• _TO DO_: Nothing but the pictures should be left out when the entries below are duplicated.

(Dataset entries)
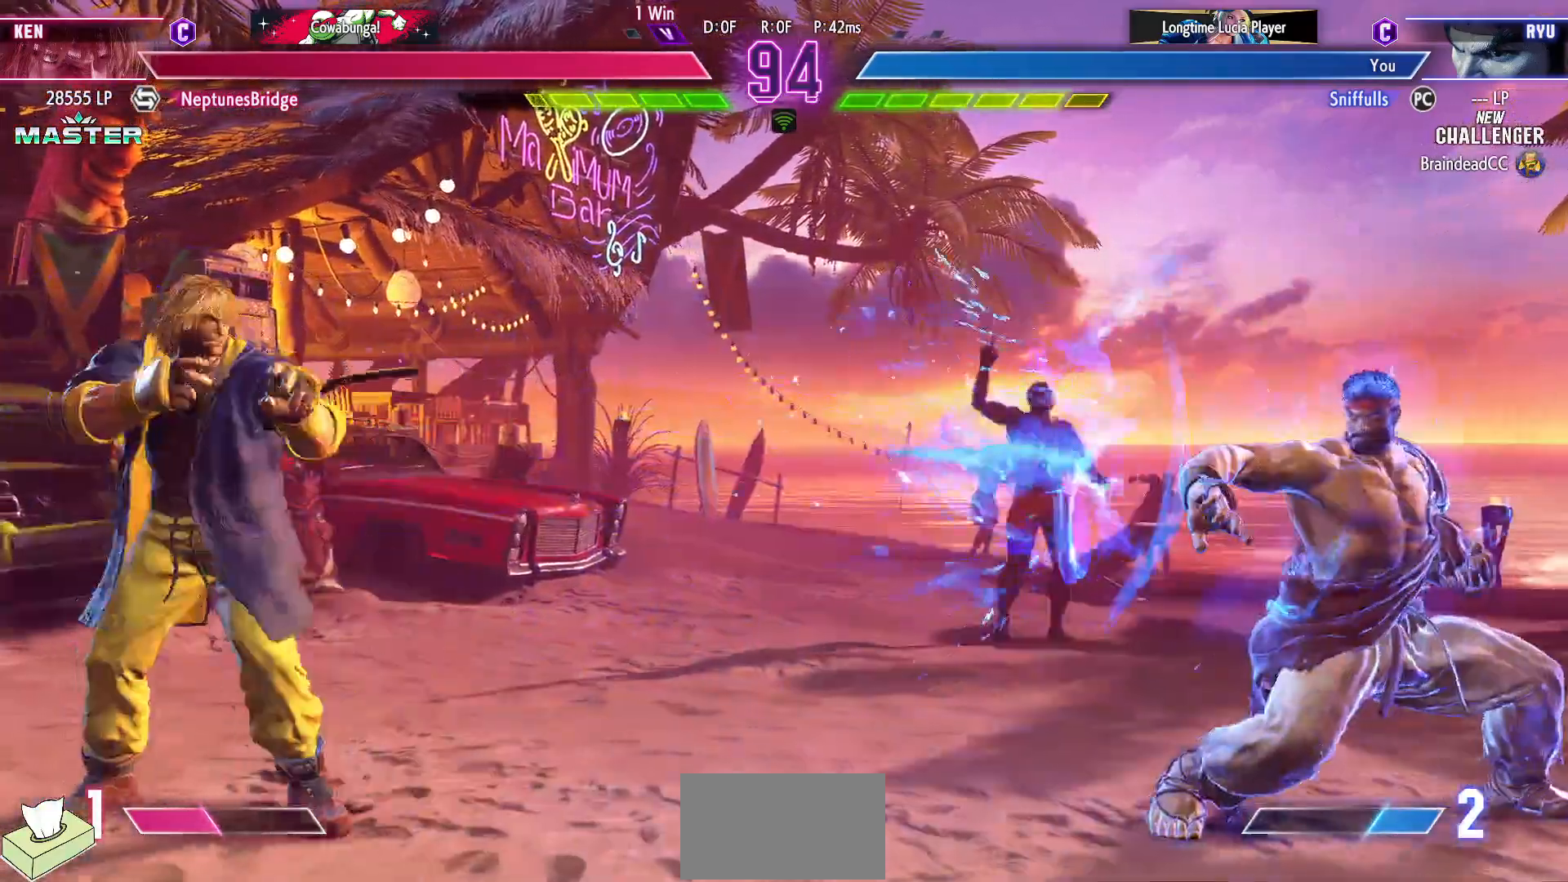
{"buttons": ["DPAD_LEFT"], "events": [[350, "DPAD_RIGHT", "up"], [383, "DPAD_LEFT", "down"]]}
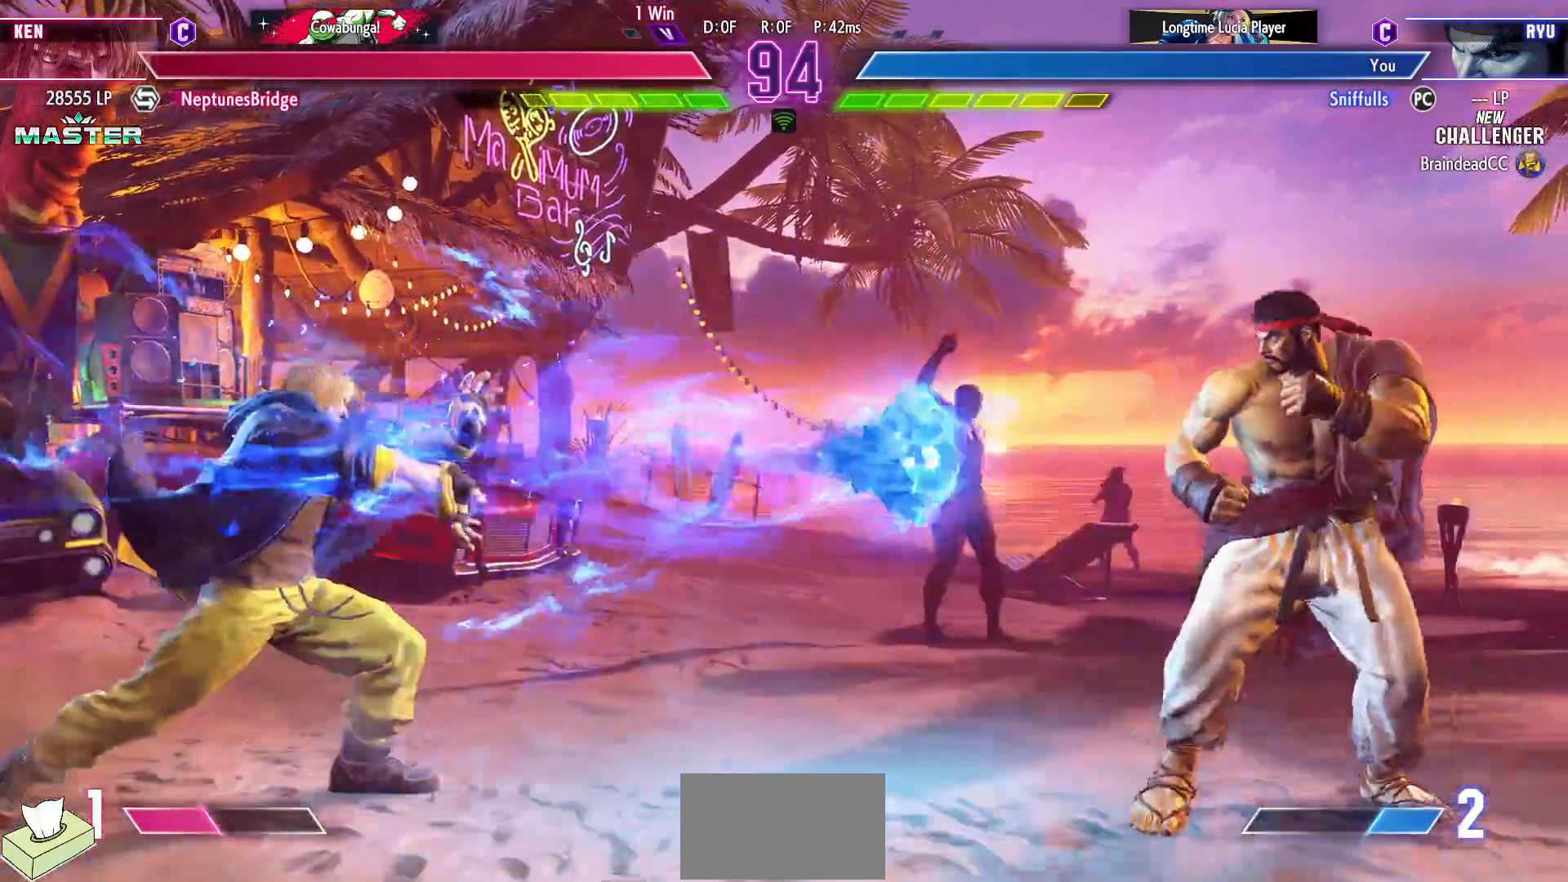
{"buttons": ["DPAD_RIGHT"], "events": [[67, "CIRCLE", "down"], [67, "TRIANGLE", "down"], [83, "DPAD_LEFT", "up"], [200, "TRIANGLE", "up"], [217, "CIRCLE", "up"], [267, "DPAD_RIGHT", "down"]]}
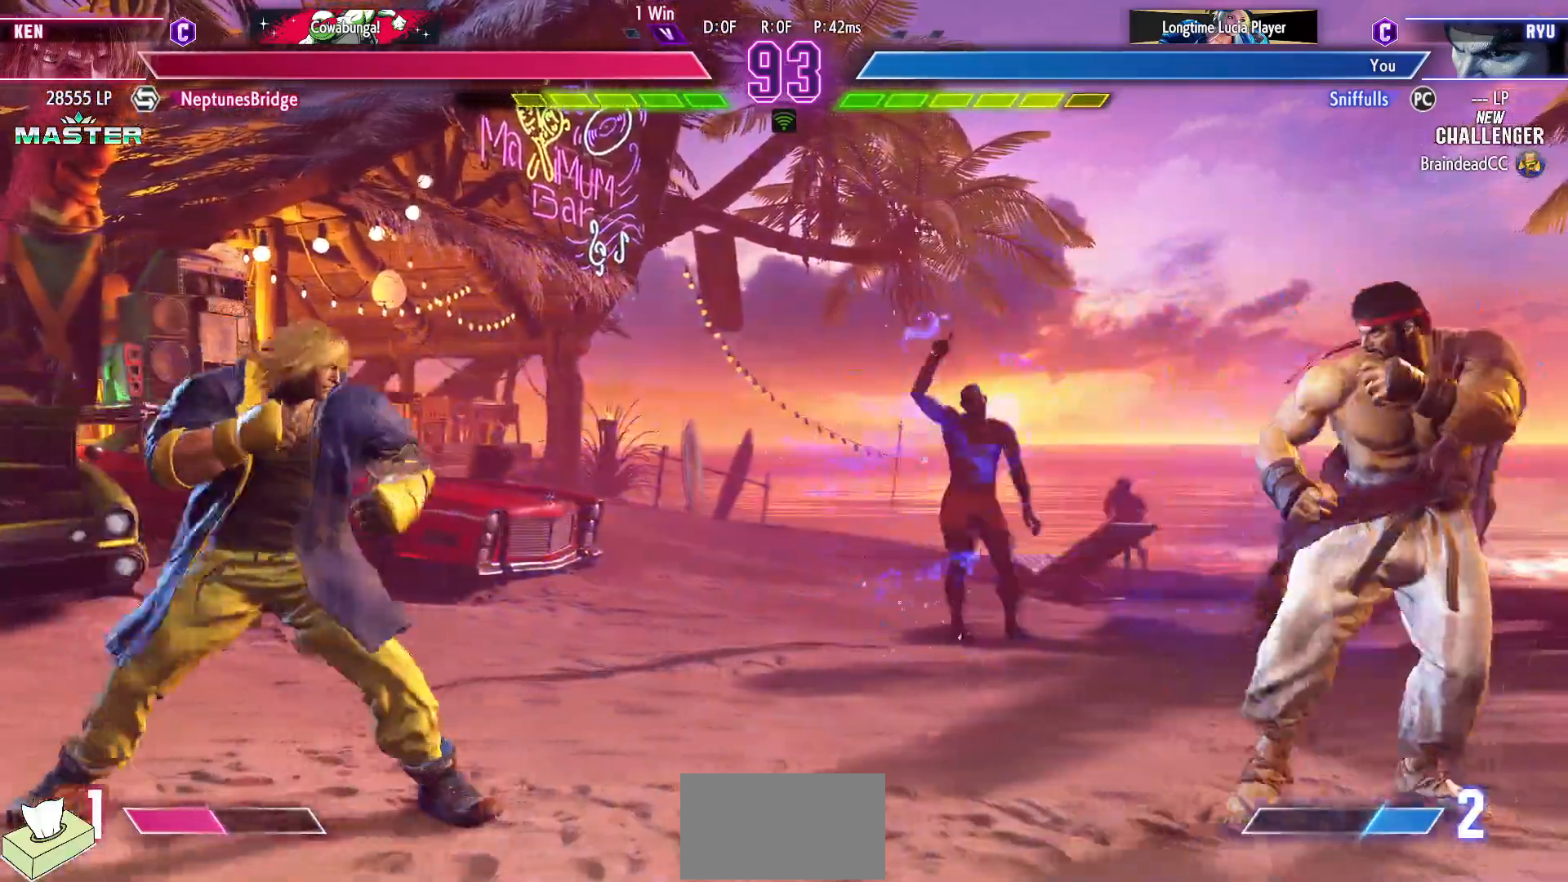
{"buttons": ["DPAD_RIGHT"], "events": [[33, "DPAD_RIGHT", "up"], [67, "DPAD_LEFT", "down"], [183, "DPAD_LEFT", "up"], [200, "DPAD_RIGHT", "down"]]}
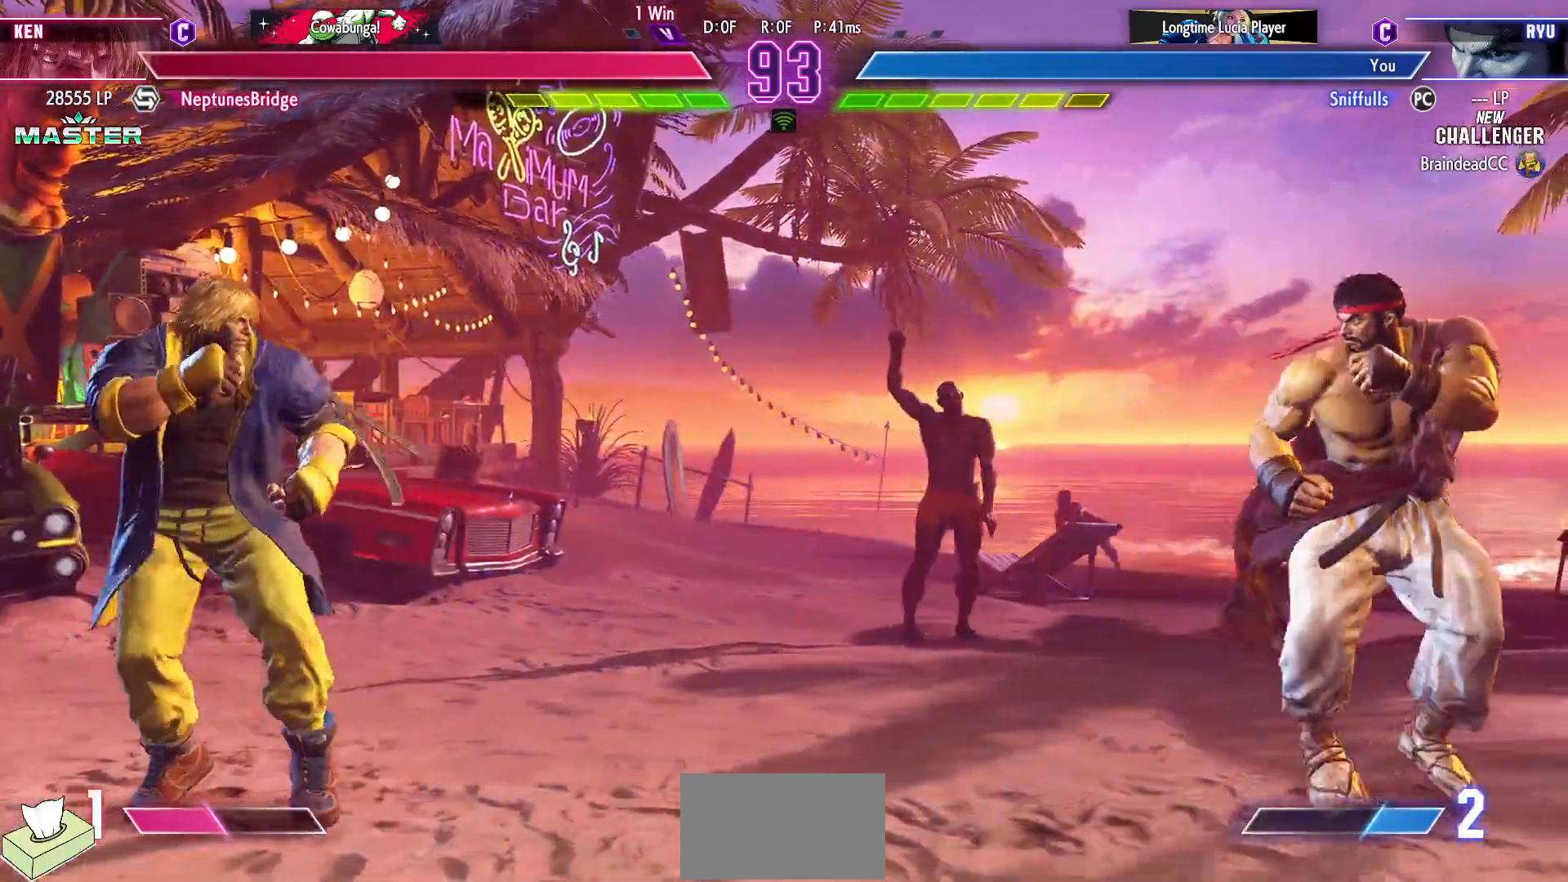
{"buttons": ["DPAD_UP", "DPAD_LEFT"], "events": [[50, "DPAD_RIGHT", "up"], [67, "DPAD_LEFT", "down"], [267, "DPAD_UP", "down"]]}
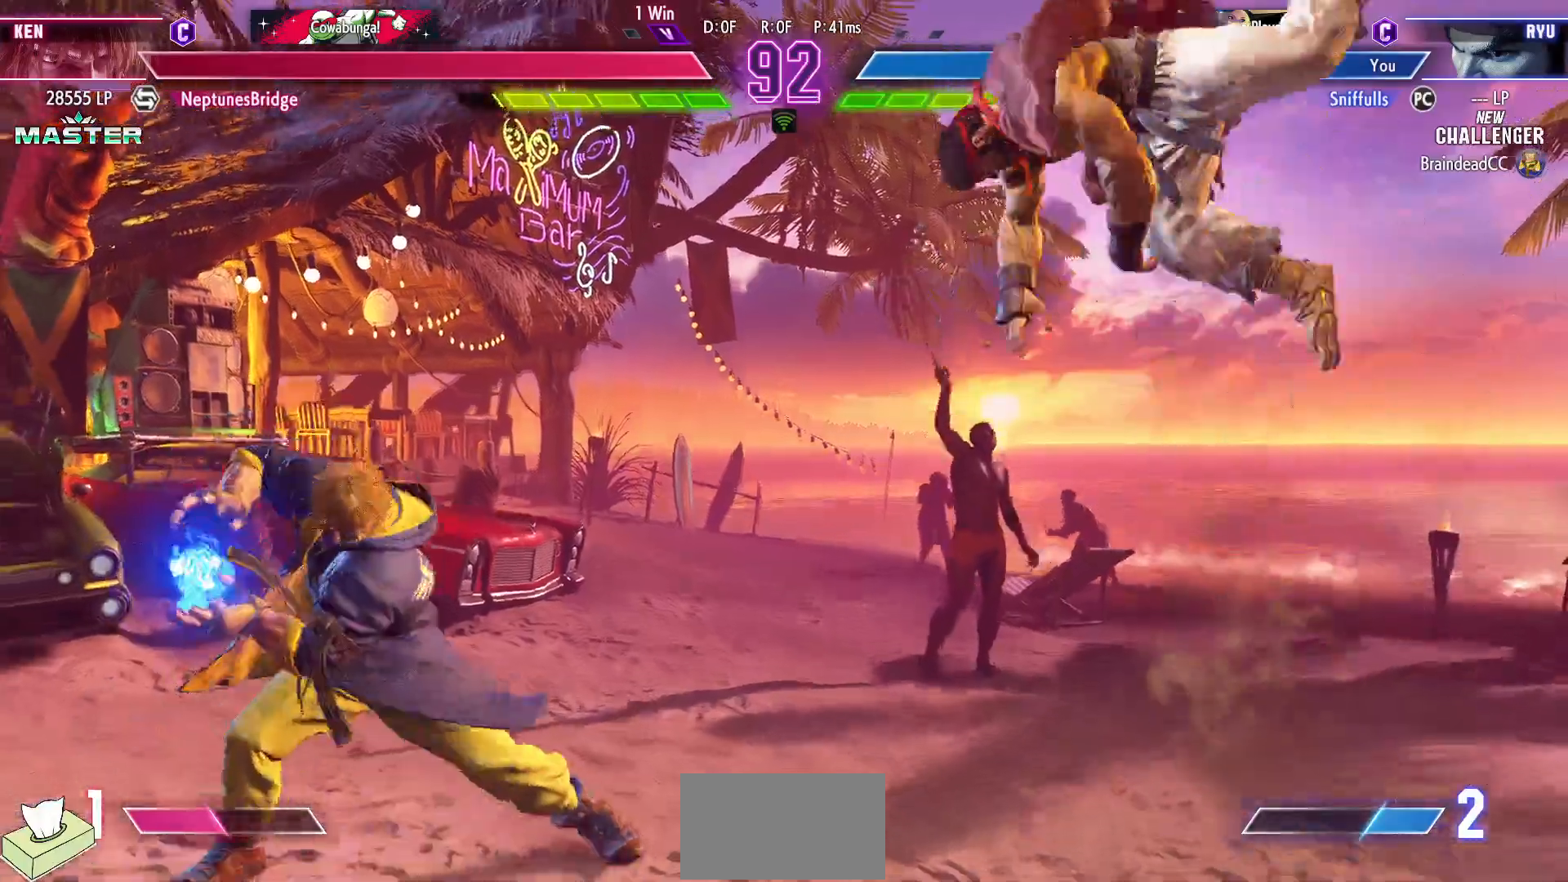
{"buttons": ["DPAD_DOWN", "DPAD_RIGHT"], "events": [[100, "DPAD_UP", "up"], [133, "DPAD_LEFT", "up"], [217, "DPAD_RIGHT", "down"], [233, "DPAD_DOWN", "down"], [250, "R2", "down"], [383, "R2", "up"]]}
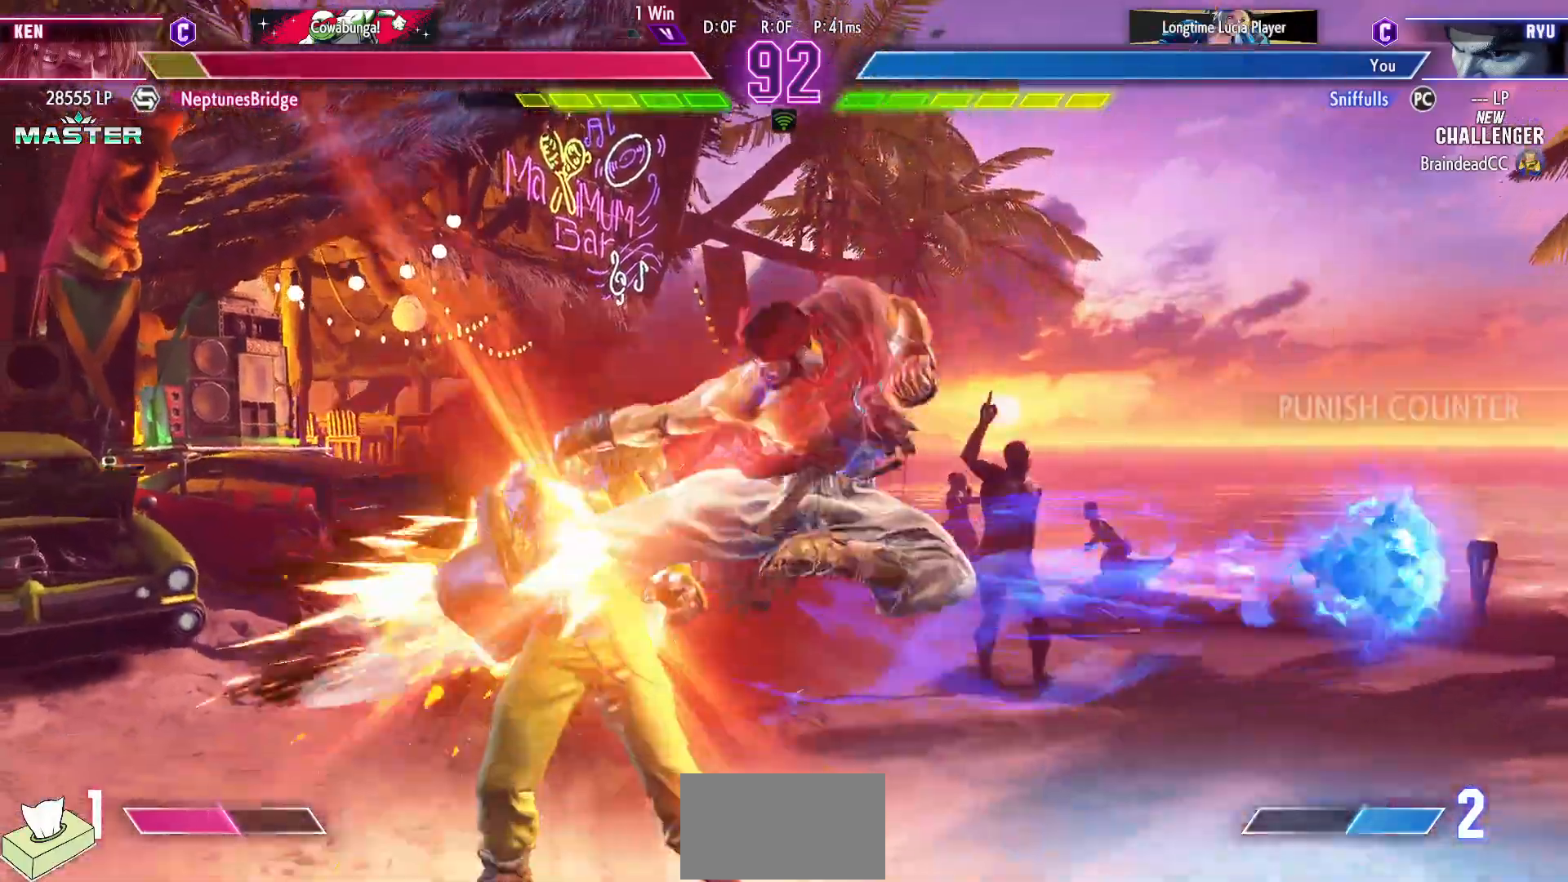
{"buttons": ["CIRCLE"], "events": [[183, "DPAD_RIGHT", "up"], [233, "TRIANGLE", "down"], [333, "DPAD_RIGHT", "down"], [333, "TRIANGLE", "up"], [383, "DPAD_DOWN", "up"], [467, "CIRCLE", "down"], [500, "DPAD_RIGHT", "up"]]}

• _TASK SOLUTION_:
{"buttons": ["DPAD_LEFT"], "events": [[350, "DPAD_RIGHT", "up"], [383, "DPAD_LEFT", "down"]]}
{"buttons": ["DPAD_RIGHT"], "events": [[67, "CIRCLE", "down"], [67, "TRIANGLE", "down"], [83, "DPAD_LEFT", "up"], [200, "TRIANGLE", "up"], [217, "CIRCLE", "up"], [267, "DPAD_RIGHT", "down"]]}
{"buttons": ["DPAD_RIGHT"], "events": [[33, "DPAD_RIGHT", "up"], [67, "DPAD_LEFT", "down"], [183, "DPAD_LEFT", "up"], [200, "DPAD_RIGHT", "down"]]}
{"buttons": ["DPAD_UP", "DPAD_LEFT"], "events": [[50, "DPAD_RIGHT", "up"], [67, "DPAD_LEFT", "down"], [267, "DPAD_UP", "down"]]}
{"buttons": ["DPAD_DOWN", "DPAD_RIGHT"], "events": [[100, "DPAD_UP", "up"], [133, "DPAD_LEFT", "up"], [217, "DPAD_RIGHT", "down"], [233, "DPAD_DOWN", "down"], [250, "R2", "down"], [383, "R2", "up"]]}
{"buttons": ["CIRCLE"], "events": [[183, "DPAD_RIGHT", "up"], [233, "TRIANGLE", "down"], [333, "DPAD_RIGHT", "down"], [333, "TRIANGLE", "up"], [383, "DPAD_DOWN", "up"], [467, "CIRCLE", "down"], [500, "DPAD_RIGHT", "up"]]}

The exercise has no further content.